◆ What you are asked to do
Transcribe the data below in full, exactly.

◆ Recorded data
##########

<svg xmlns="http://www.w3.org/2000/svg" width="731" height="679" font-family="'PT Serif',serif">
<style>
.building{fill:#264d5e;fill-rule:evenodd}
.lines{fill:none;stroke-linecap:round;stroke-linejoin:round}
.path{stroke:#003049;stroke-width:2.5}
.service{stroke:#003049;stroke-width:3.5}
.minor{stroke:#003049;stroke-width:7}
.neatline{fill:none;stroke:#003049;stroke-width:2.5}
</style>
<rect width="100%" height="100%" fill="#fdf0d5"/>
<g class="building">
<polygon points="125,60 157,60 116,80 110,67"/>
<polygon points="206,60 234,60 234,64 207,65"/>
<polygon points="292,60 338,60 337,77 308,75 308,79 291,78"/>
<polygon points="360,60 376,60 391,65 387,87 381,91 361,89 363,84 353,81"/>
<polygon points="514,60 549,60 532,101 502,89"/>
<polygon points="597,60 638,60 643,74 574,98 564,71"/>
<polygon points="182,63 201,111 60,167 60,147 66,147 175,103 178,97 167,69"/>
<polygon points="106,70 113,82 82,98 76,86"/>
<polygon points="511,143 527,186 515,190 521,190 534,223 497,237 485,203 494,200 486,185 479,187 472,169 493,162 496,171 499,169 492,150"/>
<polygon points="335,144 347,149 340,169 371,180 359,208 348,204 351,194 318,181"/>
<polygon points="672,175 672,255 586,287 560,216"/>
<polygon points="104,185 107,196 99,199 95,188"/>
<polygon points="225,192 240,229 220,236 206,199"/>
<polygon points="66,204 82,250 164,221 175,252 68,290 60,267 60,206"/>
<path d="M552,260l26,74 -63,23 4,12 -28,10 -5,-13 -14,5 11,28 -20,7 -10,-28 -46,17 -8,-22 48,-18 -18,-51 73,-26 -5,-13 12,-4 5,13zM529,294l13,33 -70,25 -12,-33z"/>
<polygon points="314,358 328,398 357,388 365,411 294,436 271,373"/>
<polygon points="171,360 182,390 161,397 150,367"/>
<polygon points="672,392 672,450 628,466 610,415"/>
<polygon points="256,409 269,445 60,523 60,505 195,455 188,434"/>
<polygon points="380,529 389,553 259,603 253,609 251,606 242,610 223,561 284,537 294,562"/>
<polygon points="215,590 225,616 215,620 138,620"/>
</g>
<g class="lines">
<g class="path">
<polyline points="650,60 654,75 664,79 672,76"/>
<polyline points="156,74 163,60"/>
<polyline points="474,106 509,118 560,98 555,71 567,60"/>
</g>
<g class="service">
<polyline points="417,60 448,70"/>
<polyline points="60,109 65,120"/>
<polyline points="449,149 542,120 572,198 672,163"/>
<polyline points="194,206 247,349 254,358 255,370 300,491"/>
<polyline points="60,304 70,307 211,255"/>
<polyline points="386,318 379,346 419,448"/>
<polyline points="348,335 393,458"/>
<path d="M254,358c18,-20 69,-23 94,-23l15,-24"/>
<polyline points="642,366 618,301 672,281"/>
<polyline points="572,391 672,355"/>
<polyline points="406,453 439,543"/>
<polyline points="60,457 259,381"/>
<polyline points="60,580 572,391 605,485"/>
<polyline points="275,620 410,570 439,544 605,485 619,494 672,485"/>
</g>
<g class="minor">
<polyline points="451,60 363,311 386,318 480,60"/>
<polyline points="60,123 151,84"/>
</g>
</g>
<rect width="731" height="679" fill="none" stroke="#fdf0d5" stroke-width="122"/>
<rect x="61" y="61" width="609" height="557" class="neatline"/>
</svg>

##########

◆ Answer box
<svg xmlns="http://www.w3.org/2000/svg" width="731" height="679" font-family="'PT Serif',serif">
<style>
.building{fill:#264d5e;fill-rule:evenodd}
.lines{fill:none;stroke-linecap:round;stroke-linejoin:round}
.path{stroke:#003049;stroke-width:2.5}
.service{stroke:#003049;stroke-width:3.5}
.minor{stroke:#003049;stroke-width:7}
.neatline{fill:none;stroke:#003049;stroke-width:2.5}
</style>
<rect width="100%" height="100%" fill="#fdf0d5"/>
<g class="building">
<polygon points="125,60 157,60 116,80 110,67"/>
<polygon points="206,60 234,60 234,64 207,65"/>
<polygon points="292,60 338,60 337,77 308,75 308,79 291,78"/>
<polygon points="360,60 376,60 391,65 387,87 381,91 361,89 363,84 353,81"/>
<polygon points="514,60 549,60 532,101 502,89"/>
<polygon points="597,60 638,60 643,74 574,98 564,71"/>
<polygon points="182,63 201,111 60,167 60,147 66,147 175,103 178,97 167,69"/>
<polygon points="106,70 113,82 82,98 76,86"/>
<polygon points="511,143 527,186 515,190 521,190 534,223 497,237 485,203 494,200 486,185 479,187 472,169 493,162 496,171 499,169 492,150"/>
<polygon points="335,144 347,149 340,169 371,180 359,208 348,204 351,194 318,181"/>
<polygon points="672,175 672,255 586,287 560,216"/>
<polygon points="104,185 107,196 99,199 95,188"/>
<polygon points="225,192 240,229 220,236 206,199"/>
<polygon points="66,204 82,250 164,221 175,252 68,290 60,267 60,206"/>
<path d="M552,260l26,74 -63,23 4,12 -28,10 -5,-13 -14,5 11,28 -20,7 -10,-28 -46,17 -8,-22 48,-18 -18,-51 73,-26 -5,-13 12,-4 5,13zM529,294l13,33 -70,25 -12,-33z"/>
<polygon points="314,358 328,398 357,388 365,411 294,436 271,373"/>
<polygon points="171,360 182,390 161,397 150,367"/>
<polygon points="672,392 672,450 628,466 610,415"/>
<polygon points="256,409 269,445 60,523 60,505 195,455 188,434"/>
<polygon points="380,529 389,553 259,603 253,609 251,606 242,610 223,561 284,537 294,562"/>
<polygon points="215,590 225,616 215,620 138,620"/>
</g>
<g class="lines">
<g class="path">
<polyline points="650,60 654,75 664,79 672,76"/>
<polyline points="156,74 163,60"/>
<polyline points="474,106 509,118 560,98 555,71 567,60"/>
</g>
<g class="service">
<polyline points="417,60 448,70"/>
<polyline points="60,109 65,120"/>
<polyline points="449,149 542,120 572,198 672,163"/>
<polyline points="194,206 247,349 254,358 255,370 300,491"/>
<polyline points="60,304 70,307 211,255"/>
<polyline points="386,318 379,346 419,448"/>
<polyline points="348,335 393,458"/>
<path d="M254,358c18,-20 69,-23 94,-23l15,-24"/>
<polyline points="642,366 618,301 672,281"/>
<polyline points="572,391 672,355"/>
<polyline points="406,453 439,543"/>
<polyline points="60,457 259,381"/>
<polyline points="60,580 572,391 605,485"/>
<polyline points="275,620 410,570 439,544 605,485 619,494 672,485"/>
</g>
<g class="minor">
<polyline points="451,60 363,311 386,318 480,60"/>
<polyline points="60,123 151,84"/>
</g>
</g>
<rect width="731" height="679" fill="none" stroke="#fdf0d5" stroke-width="122"/>
<rect x="61" y="61" width="609" height="557" class="neatline"/>
</svg>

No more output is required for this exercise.